## Assignment:
Restate the material verbatim, every line included.

Exercise data START

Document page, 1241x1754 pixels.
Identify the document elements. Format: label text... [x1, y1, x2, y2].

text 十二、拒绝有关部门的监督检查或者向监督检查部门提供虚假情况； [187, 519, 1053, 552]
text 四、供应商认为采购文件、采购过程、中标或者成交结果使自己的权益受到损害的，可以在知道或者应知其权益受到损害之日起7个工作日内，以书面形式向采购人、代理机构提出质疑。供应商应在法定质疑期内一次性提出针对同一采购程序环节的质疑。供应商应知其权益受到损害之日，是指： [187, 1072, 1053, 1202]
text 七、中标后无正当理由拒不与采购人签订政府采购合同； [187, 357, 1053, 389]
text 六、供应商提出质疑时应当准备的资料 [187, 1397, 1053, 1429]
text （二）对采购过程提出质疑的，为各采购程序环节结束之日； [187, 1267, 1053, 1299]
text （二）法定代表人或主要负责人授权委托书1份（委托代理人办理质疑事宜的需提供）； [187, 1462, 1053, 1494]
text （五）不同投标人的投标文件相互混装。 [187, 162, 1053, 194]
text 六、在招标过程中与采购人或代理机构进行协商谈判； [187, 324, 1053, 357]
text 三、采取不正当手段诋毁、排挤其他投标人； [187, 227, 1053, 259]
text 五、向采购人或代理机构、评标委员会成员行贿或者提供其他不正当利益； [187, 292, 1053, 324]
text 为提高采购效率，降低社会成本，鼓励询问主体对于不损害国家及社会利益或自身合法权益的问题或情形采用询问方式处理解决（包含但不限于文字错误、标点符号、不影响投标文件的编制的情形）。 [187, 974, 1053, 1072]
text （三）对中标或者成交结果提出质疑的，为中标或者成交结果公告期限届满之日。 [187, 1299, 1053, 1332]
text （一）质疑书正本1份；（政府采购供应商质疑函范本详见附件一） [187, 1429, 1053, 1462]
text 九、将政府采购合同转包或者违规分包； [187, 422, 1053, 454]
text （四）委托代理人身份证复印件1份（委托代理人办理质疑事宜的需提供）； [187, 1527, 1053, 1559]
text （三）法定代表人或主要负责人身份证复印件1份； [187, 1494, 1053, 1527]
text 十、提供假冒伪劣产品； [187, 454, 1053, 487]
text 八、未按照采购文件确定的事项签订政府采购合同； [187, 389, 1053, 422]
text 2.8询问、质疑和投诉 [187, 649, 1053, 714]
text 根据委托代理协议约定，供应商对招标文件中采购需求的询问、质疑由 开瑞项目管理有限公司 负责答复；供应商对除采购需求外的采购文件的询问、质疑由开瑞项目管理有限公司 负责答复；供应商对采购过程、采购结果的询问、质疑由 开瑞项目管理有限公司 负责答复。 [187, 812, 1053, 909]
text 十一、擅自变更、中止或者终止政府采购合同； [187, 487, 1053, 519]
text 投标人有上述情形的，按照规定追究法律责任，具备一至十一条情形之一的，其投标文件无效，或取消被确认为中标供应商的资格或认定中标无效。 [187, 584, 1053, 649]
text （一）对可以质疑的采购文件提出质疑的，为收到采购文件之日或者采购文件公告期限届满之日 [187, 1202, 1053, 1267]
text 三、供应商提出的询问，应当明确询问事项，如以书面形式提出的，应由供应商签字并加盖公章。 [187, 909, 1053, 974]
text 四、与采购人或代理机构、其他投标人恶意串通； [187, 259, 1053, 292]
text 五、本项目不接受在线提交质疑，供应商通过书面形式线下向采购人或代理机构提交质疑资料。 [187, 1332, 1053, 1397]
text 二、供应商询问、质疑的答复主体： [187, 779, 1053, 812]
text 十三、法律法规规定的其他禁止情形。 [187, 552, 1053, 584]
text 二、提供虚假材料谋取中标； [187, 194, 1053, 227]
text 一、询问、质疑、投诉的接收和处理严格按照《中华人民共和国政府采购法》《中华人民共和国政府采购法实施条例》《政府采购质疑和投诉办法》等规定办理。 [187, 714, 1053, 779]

Exercise data END

## Answer for this exercise:
Document page, 1241x1754 pixels.
Identify the document elements. Format: label text... [x1, y1, x2, y2].

text 十二、拒绝有关部门的监督检查或者向监督检查部门提供虚假情况； [187, 519, 1053, 552]
text 四、供应商认为采购文件、采购过程、中标或者成交结果使自己的权益受到损害的，可以在知道或者应知其权益受到损害之日起7个工作日内，以书面形式向采购人、代理机构提出质疑。供应商应在法定质疑期内一次性提出针对同一采购程序环节的质疑。供应商应知其权益受到损害之日，是指： [187, 1072, 1053, 1202]
text 七、中标后无正当理由拒不与采购人签订政府采购合同； [187, 357, 1053, 389]
text 六、供应商提出质疑时应当准备的资料 [187, 1397, 1053, 1429]
text （二）对采购过程提出质疑的，为各采购程序环节结束之日； [187, 1267, 1053, 1299]
text （二）法定代表人或主要负责人授权委托书1份（委托代理人办理质疑事宜的需提供）； [187, 1462, 1053, 1494]
text （五）不同投标人的投标文件相互混装。 [187, 162, 1053, 194]
text 六、在招标过程中与采购人或代理机构进行协商谈判； [187, 324, 1053, 357]
text 三、采取不正当手段诋毁、排挤其他投标人； [187, 227, 1053, 259]
text 五、向采购人或代理机构、评标委员会成员行贿或者提供其他不正当利益； [187, 292, 1053, 324]
text 为提高采购效率，降低社会成本，鼓励询问主体对于不损害国家及社会利益或自身合法权益的问题或情形采用询问方式处理解决（包含但不限于文字错误、标点符号、不影响投标文件的编制的情形）。 [187, 974, 1053, 1072]
text （三）对中标或者成交结果提出质疑的，为中标或者成交结果公告期限届满之日。 [187, 1299, 1053, 1332]
text （一）质疑书正本1份；（政府采购供应商质疑函范本详见附件一） [187, 1429, 1053, 1462]
text 九、将政府采购合同转包或者违规分包； [187, 422, 1053, 454]
text （四）委托代理人身份证复印件1份（委托代理人办理质疑事宜的需提供）； [187, 1527, 1053, 1559]
text （三）法定代表人或主要负责人身份证复印件1份； [187, 1494, 1053, 1527]
text 十、提供假冒伪劣产品； [187, 454, 1053, 487]
text 八、未按照采购文件确定的事项签订政府采购合同； [187, 389, 1053, 422]
text 2.8询问、质疑和投诉 [187, 649, 1053, 714]
text 根据委托代理协议约定，供应商对招标文件中采购需求的询问、质疑由 开瑞项目管理有限公司 负责答复；供应商对除采购需求外的采购文件的询问、质疑由开瑞项目管理有限公司 负责答复；供应商对采购过程、采购结果的询问、质疑由 开瑞项目管理有限公司 负责答复。 [187, 812, 1053, 909]
text 十一、擅自变更、中止或者终止政府采购合同； [187, 487, 1053, 519]
text 投标人有上述情形的，按照规定追究法律责任，具备一至十一条情形之一的，其投标文件无效，或取消被确认为中标供应商的资格或认定中标无效。 [187, 584, 1053, 649]
text （一）对可以质疑的采购文件提出质疑的，为收到采购文件之日或者采购文件公告期限届满之日 [187, 1202, 1053, 1267]
text 三、供应商提出的询问，应当明确询问事项，如以书面形式提出的，应由供应商签字并加盖公章。 [187, 909, 1053, 974]
text 四、与采购人或代理机构、其他投标人恶意串通； [187, 259, 1053, 292]
text 五、本项目不接受在线提交质疑，供应商通过书面形式线下向采购人或代理机构提交质疑资料。 [187, 1332, 1053, 1397]
text 二、供应商询问、质疑的答复主体： [187, 779, 1053, 812]
text 十三、法律法规规定的其他禁止情形。 [187, 552, 1053, 584]
text 二、提供虚假材料谋取中标； [187, 194, 1053, 227]
text 一、询问、质疑、投诉的接收和处理严格按照《中华人民共和国政府采购法》《中华人民共和国政府采购法实施条例》《政府采购质疑和投诉办法》等规定办理。 [187, 714, 1053, 779]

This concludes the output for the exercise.